### GIVEN DATA
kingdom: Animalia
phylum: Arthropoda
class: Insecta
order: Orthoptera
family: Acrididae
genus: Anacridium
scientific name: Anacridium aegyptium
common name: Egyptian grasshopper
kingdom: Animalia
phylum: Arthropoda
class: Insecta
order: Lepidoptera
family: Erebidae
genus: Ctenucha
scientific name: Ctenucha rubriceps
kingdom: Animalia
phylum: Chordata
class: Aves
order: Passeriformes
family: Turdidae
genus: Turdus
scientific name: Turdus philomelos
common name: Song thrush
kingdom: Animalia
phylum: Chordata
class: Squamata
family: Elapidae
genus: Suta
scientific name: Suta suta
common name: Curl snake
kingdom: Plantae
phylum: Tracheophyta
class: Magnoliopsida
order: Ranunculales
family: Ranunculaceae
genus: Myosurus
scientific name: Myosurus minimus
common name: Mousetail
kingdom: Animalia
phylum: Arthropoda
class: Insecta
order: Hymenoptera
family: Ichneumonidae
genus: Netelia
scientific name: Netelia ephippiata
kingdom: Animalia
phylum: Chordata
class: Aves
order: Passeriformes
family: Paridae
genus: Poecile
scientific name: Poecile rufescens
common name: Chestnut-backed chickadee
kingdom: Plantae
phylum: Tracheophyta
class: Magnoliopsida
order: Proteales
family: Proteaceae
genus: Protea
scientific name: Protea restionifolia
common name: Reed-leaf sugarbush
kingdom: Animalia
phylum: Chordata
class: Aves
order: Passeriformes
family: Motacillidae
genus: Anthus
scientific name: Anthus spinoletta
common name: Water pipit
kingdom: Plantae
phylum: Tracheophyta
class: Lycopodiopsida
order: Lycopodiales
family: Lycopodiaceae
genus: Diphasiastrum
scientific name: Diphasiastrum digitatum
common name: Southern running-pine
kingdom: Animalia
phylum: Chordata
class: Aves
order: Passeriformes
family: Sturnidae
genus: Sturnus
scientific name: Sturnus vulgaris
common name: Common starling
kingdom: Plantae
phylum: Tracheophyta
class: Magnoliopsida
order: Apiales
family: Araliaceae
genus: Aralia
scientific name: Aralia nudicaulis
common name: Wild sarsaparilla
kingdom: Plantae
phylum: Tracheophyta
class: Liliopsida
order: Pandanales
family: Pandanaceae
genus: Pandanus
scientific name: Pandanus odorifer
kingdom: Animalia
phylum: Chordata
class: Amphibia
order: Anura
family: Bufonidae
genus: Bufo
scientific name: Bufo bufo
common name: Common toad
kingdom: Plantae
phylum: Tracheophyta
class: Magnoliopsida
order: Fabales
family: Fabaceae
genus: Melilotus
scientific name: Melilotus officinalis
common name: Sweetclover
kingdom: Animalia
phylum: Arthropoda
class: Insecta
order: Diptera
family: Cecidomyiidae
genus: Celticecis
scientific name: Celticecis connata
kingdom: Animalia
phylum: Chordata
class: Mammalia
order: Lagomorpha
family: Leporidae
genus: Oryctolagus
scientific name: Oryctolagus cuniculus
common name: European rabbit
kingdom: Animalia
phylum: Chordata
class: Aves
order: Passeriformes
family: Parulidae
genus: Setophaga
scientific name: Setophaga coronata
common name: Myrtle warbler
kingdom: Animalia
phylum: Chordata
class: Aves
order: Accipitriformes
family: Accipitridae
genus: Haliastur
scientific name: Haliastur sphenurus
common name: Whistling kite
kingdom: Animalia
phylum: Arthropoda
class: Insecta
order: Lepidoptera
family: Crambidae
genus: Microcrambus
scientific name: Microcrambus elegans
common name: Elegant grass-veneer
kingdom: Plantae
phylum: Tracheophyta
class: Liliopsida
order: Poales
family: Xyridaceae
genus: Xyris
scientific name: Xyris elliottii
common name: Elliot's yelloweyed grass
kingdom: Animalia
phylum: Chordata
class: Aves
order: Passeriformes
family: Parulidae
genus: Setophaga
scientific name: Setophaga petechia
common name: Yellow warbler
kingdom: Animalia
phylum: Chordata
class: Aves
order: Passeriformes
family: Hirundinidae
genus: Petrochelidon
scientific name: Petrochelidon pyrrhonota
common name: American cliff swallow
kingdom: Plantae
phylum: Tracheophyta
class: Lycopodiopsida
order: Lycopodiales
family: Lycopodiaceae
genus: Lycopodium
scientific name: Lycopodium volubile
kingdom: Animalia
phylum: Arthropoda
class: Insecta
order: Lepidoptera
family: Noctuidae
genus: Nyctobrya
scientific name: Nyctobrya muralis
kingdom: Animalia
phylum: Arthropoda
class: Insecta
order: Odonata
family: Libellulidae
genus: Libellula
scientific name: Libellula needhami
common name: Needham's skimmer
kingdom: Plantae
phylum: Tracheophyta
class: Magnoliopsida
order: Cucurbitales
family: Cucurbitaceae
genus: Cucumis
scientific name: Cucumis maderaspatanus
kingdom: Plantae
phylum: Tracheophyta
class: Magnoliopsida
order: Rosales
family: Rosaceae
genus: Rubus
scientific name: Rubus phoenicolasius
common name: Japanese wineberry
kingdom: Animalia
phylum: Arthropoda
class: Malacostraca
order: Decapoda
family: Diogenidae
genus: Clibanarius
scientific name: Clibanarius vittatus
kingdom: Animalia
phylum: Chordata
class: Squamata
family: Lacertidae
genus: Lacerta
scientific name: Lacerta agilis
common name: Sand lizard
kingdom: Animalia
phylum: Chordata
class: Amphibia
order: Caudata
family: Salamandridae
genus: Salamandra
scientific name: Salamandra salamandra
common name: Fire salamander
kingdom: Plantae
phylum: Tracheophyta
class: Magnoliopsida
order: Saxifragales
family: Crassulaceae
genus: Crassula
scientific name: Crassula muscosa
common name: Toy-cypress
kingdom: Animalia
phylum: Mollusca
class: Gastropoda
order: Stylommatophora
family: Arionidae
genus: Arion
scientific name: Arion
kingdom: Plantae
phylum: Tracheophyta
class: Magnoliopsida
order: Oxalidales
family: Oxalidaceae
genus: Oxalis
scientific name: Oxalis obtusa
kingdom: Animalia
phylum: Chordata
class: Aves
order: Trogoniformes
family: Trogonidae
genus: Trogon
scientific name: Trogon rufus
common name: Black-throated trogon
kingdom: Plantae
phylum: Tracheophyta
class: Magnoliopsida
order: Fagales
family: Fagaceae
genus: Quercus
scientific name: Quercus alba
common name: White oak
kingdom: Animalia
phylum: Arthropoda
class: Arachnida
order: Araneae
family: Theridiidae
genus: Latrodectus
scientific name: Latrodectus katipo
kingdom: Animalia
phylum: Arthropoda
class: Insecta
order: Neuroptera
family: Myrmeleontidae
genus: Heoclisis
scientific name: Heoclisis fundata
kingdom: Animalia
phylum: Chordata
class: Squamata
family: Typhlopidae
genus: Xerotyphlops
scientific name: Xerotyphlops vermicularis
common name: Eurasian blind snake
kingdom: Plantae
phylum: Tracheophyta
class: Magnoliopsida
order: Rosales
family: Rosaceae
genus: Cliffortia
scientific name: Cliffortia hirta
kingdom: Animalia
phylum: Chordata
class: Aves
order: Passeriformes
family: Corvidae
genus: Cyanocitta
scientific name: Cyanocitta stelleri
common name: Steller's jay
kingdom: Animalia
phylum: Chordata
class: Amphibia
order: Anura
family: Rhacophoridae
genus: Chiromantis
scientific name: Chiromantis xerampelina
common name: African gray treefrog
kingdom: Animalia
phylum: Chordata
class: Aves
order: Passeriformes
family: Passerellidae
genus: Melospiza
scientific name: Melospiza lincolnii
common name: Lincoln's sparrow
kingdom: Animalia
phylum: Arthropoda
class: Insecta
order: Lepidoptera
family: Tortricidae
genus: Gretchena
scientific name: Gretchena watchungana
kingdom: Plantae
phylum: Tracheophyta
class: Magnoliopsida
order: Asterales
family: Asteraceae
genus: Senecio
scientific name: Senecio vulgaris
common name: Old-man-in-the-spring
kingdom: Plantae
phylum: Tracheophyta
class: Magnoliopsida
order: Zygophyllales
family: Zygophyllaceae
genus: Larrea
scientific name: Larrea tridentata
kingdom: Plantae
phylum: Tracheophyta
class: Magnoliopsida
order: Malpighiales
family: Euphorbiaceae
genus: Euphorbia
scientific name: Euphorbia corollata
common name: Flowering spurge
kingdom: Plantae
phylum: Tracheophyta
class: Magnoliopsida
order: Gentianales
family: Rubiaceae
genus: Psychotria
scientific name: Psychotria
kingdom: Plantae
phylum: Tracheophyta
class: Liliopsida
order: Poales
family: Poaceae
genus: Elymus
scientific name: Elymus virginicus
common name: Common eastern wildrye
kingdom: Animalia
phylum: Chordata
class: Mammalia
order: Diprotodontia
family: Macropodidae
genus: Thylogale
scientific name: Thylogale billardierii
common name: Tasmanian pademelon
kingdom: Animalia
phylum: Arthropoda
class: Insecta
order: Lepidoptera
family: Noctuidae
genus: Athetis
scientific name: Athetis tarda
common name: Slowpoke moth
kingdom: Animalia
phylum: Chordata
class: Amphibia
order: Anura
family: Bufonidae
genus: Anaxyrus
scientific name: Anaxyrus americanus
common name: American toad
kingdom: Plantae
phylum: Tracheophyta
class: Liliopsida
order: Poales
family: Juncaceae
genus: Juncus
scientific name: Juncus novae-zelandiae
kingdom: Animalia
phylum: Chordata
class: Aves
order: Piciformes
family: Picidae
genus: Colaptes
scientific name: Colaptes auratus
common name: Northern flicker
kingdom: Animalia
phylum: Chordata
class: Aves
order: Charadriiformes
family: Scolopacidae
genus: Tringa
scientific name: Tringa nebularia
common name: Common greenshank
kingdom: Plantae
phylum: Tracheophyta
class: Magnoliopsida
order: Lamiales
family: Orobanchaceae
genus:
######
• DIRECTIONS FOR THIS TASK:
In the stretch from the start of the entries through the line containing "genus: Poecile", rename each "common name" to "vernacular name". Give those lines again with nothing else changed.

• THE ANSWER:
kingdom: Animalia
phylum: Arthropoda
class: Insecta
order: Orthoptera
family: Acrididae
genus: Anacridium
scientific name: Anacridium aegyptium
vernacular name: Egyptian grasshopper
kingdom: Animalia
phylum: Arthropoda
class: Insecta
order: Lepidoptera
family: Erebidae
genus: Ctenucha
scientific name: Ctenucha rubriceps
kingdom: Animalia
phylum: Chordata
class: Aves
order: Passeriformes
family: Turdidae
genus: Turdus
scientific name: Turdus philomelos
vernacular name: Song thrush
kingdom: Animalia
phylum: Chordata
class: Squamata
family: Elapidae
genus: Suta
scientific name: Suta suta
vernacular name: Curl snake
kingdom: Plantae
phylum: Tracheophyta
class: Magnoliopsida
order: Ranunculales
family: Ranunculaceae
genus: Myosurus
scientific name: Myosurus minimus
vernacular name: Mousetail
kingdom: Animalia
phylum: Arthropoda
class: Insecta
order: Hymenoptera
family: Ichneumonidae
genus: Netelia
scientific name: Netelia ephippiata
kingdom: Animalia
phylum: Chordata
class: Aves
order: Passeriformes
family: Paridae
genus: Poecile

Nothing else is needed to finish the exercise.